I am starting to think they do not know the meaning of the word anonymized.

"but hackers have long memories"
They also have lots of storage space & a need to keep things that might be useful in the future.
I mean its not like I still have that entire dump of ACS when they screwed up and put the whole server backup online…. er wait.

The world seems to keep working under the assumption, no one would ever do that.
No one would ever combine datasets.
No one would ever scrap every picture they could find.
No one would ever give the names, numbers, emails of everyone they know to a platform.
No one would ever build shadow profiles to help find more links between people.
No one would ever use shopping data to send baby coupons.
No one would ever lie online.

Humanity… The Good Intentions of: No one would ever…

Anonymous Coward says:

One German study (pdf) looked at how just 15 minutes of brake pedal data could help them identify the right driver, out of 15 potential options, 90% of the time.

Sure, but there aren’t only 15 drivers out there.
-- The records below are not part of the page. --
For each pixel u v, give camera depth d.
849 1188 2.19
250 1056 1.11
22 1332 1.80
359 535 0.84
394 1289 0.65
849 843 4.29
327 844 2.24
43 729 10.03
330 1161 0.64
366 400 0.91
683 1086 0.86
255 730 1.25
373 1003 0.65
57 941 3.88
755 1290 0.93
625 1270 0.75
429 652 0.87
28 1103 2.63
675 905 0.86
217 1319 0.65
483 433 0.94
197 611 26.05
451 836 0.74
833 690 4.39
Any reasonable sampling of drivers you would want to search through for an individual would include hundreds if not thousands of initial members of the pool.

Anonymous Coward says:

Re: Re: Re:

Ah; but that’s where the point of this (and similar) article comes in.
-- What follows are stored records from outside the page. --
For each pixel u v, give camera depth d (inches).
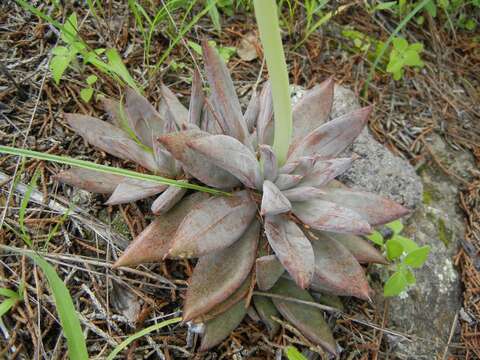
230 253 11.0
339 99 15.6
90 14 15.8
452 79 18.3
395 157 14.7
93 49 14.9
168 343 11.1
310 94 13.0
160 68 15.3
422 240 14.1
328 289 11.0
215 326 10.7
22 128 13.5
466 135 16.9
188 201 11.6
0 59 14.6
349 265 10.8
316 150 11.8
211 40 16.4
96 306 11.2
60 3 15.8
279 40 8.9
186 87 15.3
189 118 11.8
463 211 15.4
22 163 12.1
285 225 10.6
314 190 10.5
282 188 11.2
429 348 12.6
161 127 12.4
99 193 12.5
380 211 11.3
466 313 13.6
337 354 11.0
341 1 18.0
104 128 12.5
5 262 11.4
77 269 11.6
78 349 8.2
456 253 14.5
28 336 10.6
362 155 14.3
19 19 15.4
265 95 11.9
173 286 11.6
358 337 12.0
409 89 17.5
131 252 10.5
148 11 16.3
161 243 10.8
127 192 11.3
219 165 10.1
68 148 13.3
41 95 14.1
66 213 11.6
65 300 8.4
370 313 12.5
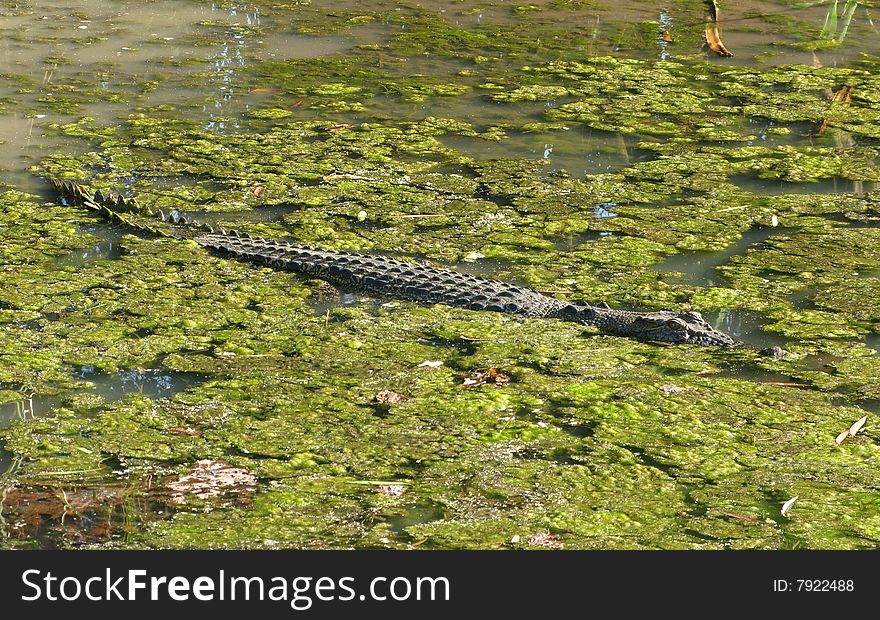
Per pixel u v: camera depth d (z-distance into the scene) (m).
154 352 8.35
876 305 9.24
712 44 16.89
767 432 7.32
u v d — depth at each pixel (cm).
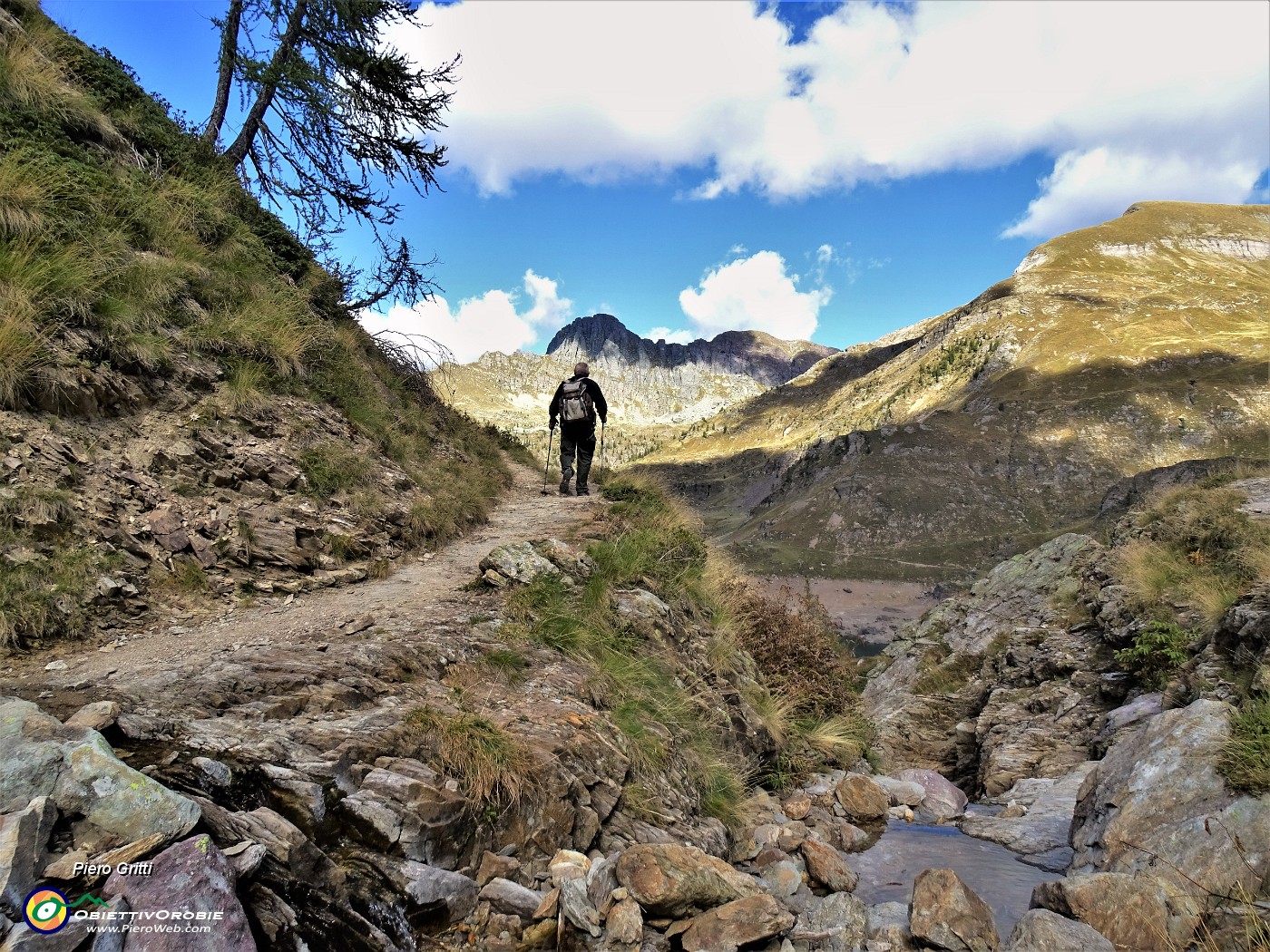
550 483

Using the brake pedal data, you segment the dataset of 30 million down into buckets of, say, 10,000.

Now for each of those buckets, you segment by acceleration data, creating unique buckets of size 10.

The chance that there would be a GPS location or ALPR location collision between those 10 people is extremely low. Meaning you can now fingerprint not just the vehicle and backtrace where it went over a period of time, you know with a very high degree of certainty who was driving that vehicle. All without any visual confirmation of the face behind the wheel.

Anonymous Coward says:

Re: Re: Re: Re:

Imagine, for example, recovering a stolen vehicle, dumping the telemetry, and with only 3 factors or so being able to ID who stole the vehicle and what they did with it.
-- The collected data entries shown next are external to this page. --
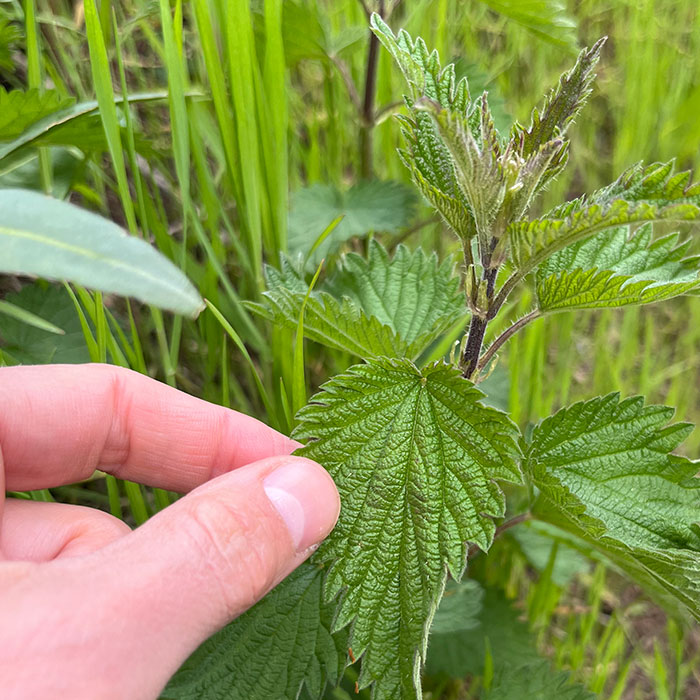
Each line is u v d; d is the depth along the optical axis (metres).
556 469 0.15
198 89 0.22
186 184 0.18
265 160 0.20
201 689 0.15
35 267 0.08
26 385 0.15
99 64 0.16
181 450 0.16
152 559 0.11
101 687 0.10
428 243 0.28
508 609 0.21
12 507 0.14
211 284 0.21
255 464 0.13
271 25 0.18
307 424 0.13
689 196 0.11
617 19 0.36
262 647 0.15
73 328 0.21
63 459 0.15
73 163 0.22
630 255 0.15
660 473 0.14
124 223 0.26
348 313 0.15
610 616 0.24
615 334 0.30
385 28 0.13
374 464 0.13
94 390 0.15
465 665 0.20
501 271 0.15
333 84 0.27
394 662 0.12
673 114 0.33
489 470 0.12
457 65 0.24
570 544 0.19
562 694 0.18
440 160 0.13
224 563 0.11
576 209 0.13
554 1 0.20
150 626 0.11
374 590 0.12
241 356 0.24
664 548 0.14
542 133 0.13
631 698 0.23
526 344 0.24
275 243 0.21
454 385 0.12
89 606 0.10
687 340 0.28
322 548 0.13
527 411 0.24
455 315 0.16
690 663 0.23
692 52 0.36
There’s no central database of vehicle telemetry, so that’s not currently possible — but if you’re an insurance agency with wide coverage and favourable terms for people who share their telemetry… you’ll get an idea pretty quickly.

Also: if a car is ensured pleasure only and shares telemetry, it becomes obvious pretty quickly if extra people are using the vehicle that aren’t on the insurance, even if the car meets the distance criteria.

teka says:

Re: Re:

okay, but lets pick just the cars that leave your work parking lot between 5 and 5:30, and slow, then brake to a stop for a few minutes at the same time and the same days you happen to stop in at 711 for a post-work slurpee according to your credit card data and then drive enough (time or distance) to reach your home minutes before your smart power meter shows that electricity consumption increases as you turn on your oven to start preheating for dinner. keep plucking out data points that could escape and you fill in more and more gaps.

That One Guy (profile) says:

And yet...

I all but guarantee you that the people/companies putting forth the ‘it’s harmless data collection, it’s been anonymized’ would refuse point-blank were someone to ask them to provide their ‘anonymized’ data to pour through.

They know damn well the ‘we can’t identify people with this data’ excuse is a lie, they’re just hoping that the people they’re talking to don’t know that, or have a vested interest in perpetuating the lie.